→ **EXERCISE REQUIREMENTS**: Return every line of the data below that includes the string "CDCDCD".

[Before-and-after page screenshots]
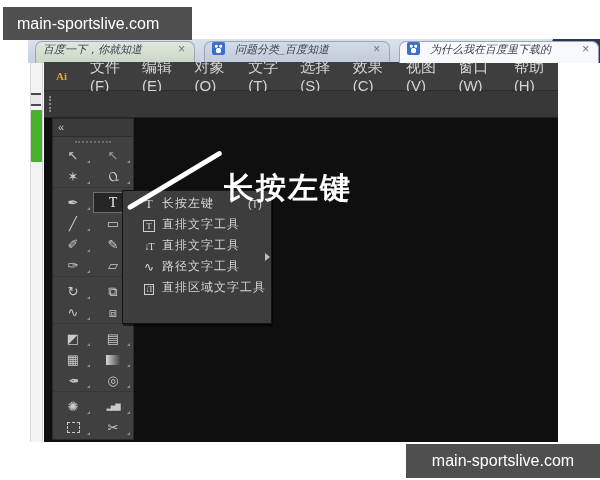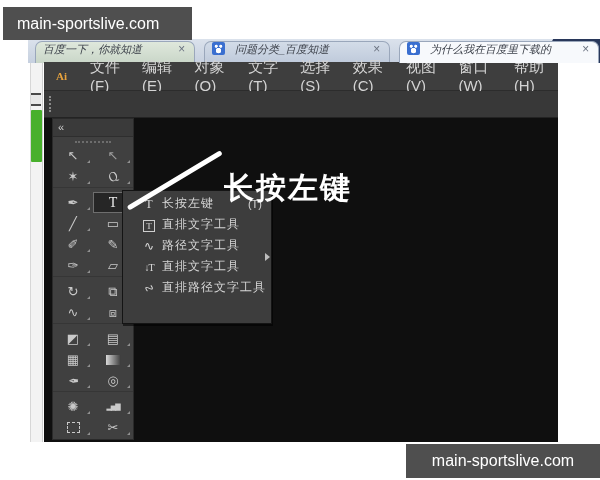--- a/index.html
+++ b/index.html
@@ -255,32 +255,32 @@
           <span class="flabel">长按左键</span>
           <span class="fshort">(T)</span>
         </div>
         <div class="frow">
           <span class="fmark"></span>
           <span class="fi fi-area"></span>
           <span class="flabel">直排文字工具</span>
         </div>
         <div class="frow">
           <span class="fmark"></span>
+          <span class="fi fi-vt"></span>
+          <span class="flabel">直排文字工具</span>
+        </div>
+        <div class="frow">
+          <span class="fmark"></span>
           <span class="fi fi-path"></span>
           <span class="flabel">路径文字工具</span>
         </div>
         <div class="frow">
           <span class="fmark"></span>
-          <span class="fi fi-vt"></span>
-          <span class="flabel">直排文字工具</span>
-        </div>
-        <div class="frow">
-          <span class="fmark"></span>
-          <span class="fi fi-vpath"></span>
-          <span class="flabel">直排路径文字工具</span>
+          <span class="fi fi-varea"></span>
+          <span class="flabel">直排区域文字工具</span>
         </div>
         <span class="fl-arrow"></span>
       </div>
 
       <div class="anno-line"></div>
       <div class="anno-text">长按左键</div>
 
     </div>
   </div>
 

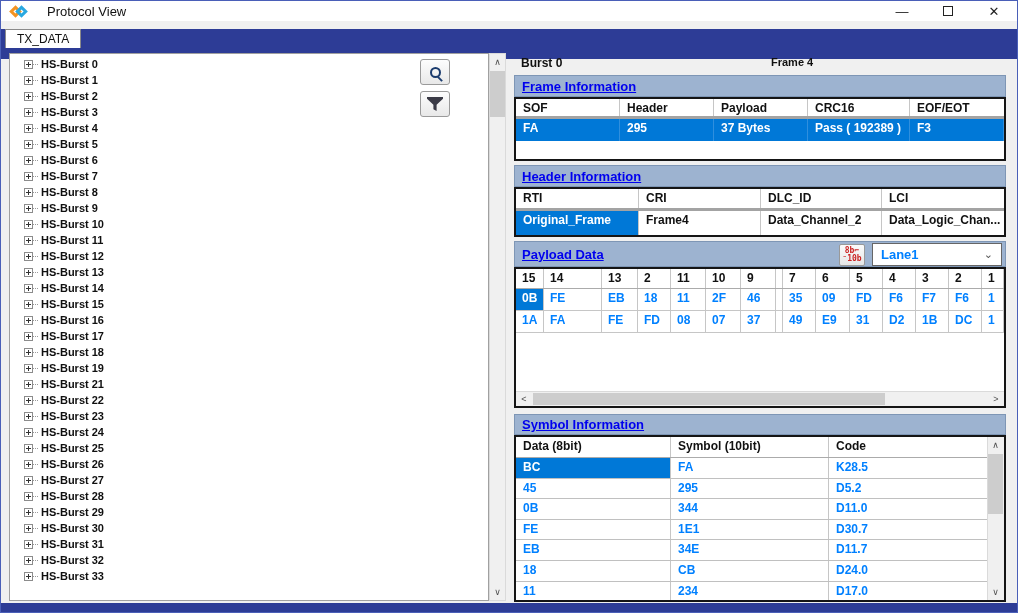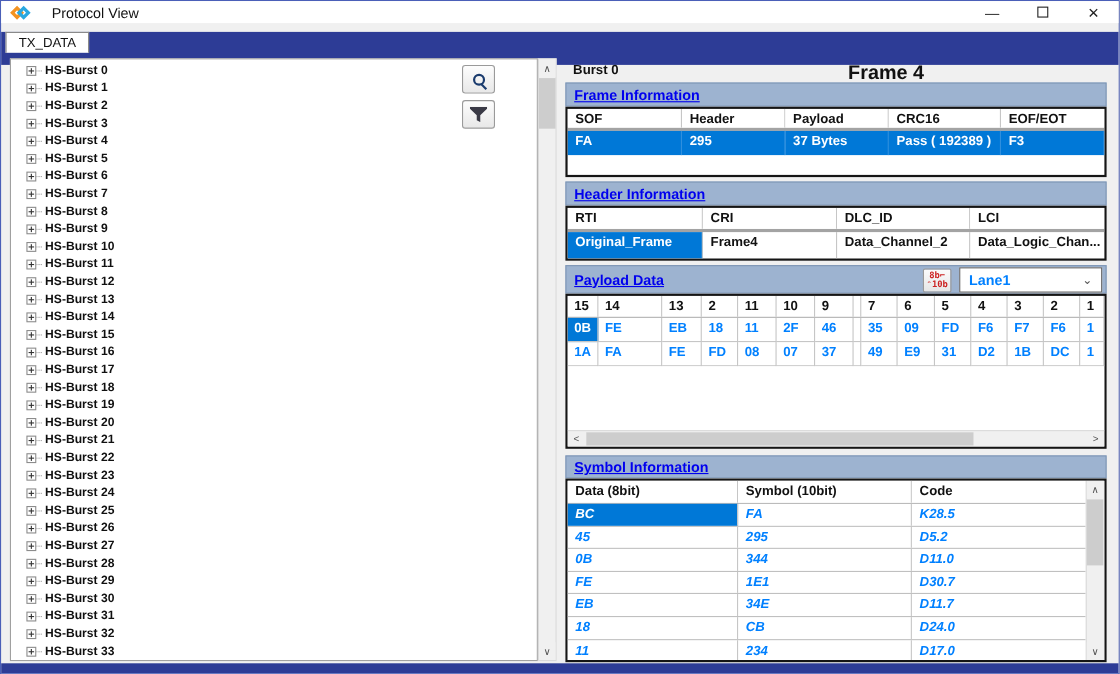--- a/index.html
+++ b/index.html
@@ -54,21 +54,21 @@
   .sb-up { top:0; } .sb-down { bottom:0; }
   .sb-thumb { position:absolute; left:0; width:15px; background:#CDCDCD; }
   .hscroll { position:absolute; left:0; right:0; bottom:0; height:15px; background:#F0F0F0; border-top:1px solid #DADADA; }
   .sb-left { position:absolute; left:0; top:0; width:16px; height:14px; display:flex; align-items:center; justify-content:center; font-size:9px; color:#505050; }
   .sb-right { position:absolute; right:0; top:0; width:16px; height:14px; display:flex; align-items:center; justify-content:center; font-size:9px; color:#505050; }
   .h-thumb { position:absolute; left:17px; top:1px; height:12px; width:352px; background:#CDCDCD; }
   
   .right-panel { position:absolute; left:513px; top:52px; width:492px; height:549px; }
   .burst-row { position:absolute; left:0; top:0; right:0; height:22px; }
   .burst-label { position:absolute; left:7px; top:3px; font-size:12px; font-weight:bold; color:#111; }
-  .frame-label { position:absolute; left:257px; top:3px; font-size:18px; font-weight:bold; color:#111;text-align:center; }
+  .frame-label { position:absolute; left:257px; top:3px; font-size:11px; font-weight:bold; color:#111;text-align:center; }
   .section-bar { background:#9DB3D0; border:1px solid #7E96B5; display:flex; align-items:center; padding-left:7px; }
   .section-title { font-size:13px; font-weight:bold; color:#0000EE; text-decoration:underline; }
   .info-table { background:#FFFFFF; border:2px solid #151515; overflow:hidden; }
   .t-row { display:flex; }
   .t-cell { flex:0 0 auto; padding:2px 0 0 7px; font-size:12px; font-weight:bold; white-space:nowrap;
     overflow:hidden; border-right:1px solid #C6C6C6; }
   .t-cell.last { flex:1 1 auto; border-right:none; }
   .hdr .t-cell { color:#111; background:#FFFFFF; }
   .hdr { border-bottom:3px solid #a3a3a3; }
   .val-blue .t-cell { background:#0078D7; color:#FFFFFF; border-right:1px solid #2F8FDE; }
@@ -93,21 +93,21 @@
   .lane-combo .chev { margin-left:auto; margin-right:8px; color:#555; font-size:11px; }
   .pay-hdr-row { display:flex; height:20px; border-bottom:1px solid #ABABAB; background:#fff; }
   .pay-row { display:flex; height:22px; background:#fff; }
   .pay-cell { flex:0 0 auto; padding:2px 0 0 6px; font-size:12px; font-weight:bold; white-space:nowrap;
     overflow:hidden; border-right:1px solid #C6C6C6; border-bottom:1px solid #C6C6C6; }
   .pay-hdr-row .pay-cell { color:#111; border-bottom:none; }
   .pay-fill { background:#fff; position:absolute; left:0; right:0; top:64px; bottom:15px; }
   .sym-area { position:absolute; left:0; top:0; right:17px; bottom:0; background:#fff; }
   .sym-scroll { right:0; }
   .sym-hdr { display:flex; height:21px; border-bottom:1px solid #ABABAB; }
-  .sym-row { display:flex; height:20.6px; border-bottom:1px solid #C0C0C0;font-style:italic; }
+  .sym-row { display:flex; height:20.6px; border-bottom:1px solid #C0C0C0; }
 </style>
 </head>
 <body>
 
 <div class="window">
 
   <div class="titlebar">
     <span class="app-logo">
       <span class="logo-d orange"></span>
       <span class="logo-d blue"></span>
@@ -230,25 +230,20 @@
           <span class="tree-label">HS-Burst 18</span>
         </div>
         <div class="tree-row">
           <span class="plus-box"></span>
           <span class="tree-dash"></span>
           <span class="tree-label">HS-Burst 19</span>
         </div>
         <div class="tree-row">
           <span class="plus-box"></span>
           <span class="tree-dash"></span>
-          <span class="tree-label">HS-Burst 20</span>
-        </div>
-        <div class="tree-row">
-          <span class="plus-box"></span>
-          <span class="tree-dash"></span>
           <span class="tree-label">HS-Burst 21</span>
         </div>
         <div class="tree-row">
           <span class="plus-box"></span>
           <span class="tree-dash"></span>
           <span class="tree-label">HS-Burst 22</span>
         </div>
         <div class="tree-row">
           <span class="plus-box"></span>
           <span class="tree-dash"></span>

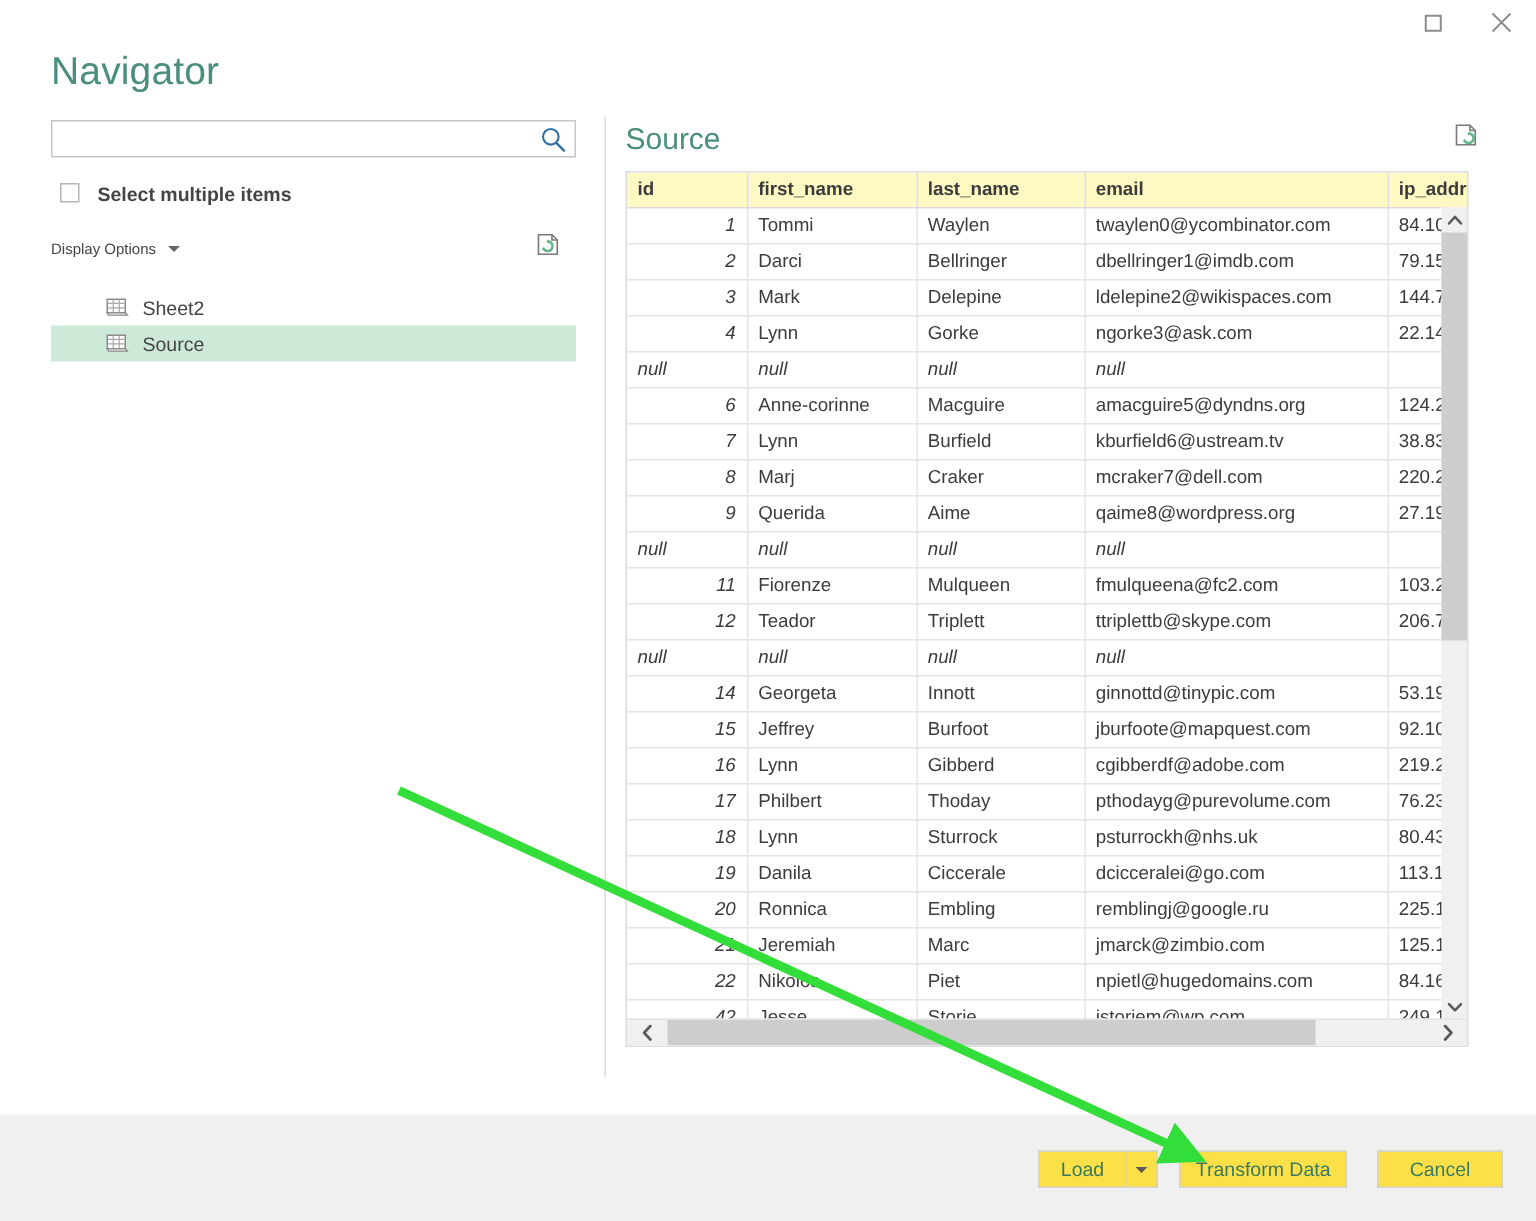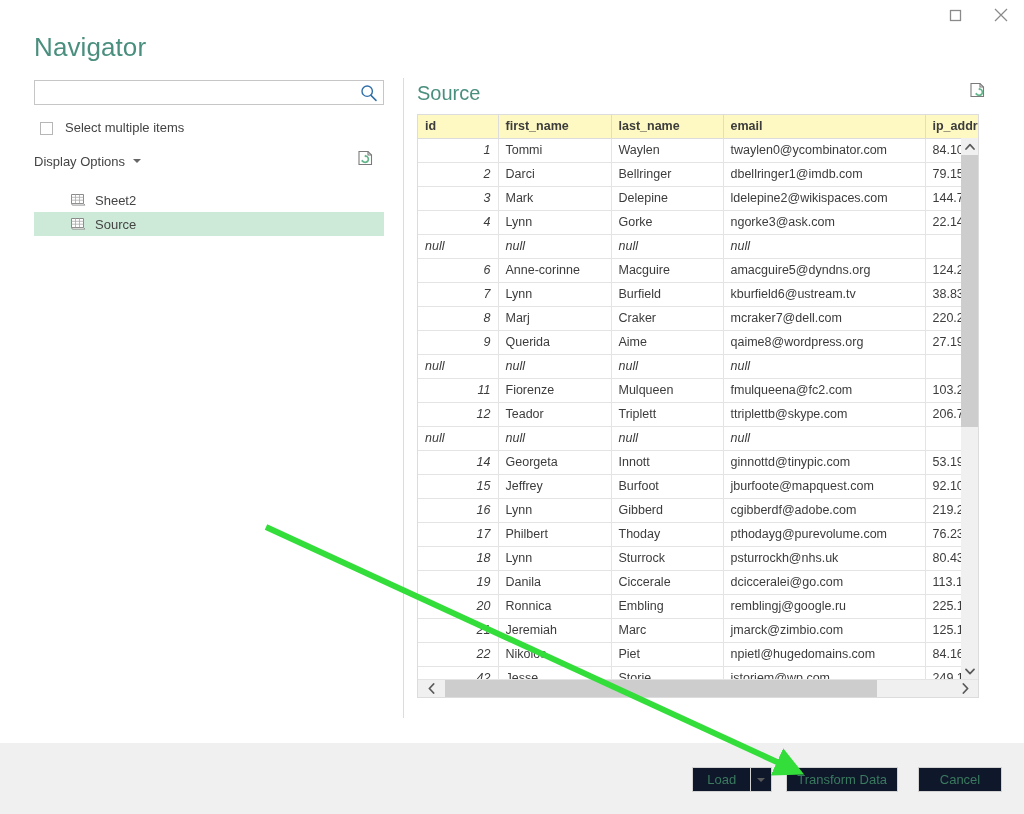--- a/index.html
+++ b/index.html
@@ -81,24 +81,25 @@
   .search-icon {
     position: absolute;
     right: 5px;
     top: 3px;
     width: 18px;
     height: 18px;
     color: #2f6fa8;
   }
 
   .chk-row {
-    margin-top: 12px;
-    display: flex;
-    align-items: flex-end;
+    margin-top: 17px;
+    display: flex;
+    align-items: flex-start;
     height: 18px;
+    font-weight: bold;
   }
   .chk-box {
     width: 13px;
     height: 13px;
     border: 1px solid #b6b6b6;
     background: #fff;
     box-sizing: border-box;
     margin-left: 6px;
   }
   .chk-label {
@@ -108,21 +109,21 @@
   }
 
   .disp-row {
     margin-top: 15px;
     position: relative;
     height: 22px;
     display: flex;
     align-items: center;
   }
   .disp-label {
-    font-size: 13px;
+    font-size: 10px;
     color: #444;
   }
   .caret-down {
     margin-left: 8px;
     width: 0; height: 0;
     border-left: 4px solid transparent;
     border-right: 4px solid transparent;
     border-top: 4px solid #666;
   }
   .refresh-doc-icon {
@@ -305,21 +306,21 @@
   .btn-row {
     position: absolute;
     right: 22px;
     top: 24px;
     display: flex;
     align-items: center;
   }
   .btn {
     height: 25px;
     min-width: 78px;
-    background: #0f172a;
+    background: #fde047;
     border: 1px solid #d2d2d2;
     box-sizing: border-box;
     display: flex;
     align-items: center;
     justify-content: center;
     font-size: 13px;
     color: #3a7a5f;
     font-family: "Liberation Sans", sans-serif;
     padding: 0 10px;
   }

→ **RESPONSE TO THE EXERCISE**:
   .sb-thumb { position:absolute; left:0; width:15px; background:#CDCDCD; }
   .h-thumb { position:absolute; left:17px; top:1px; height:12px; width:352px; background:#CDCDCD; }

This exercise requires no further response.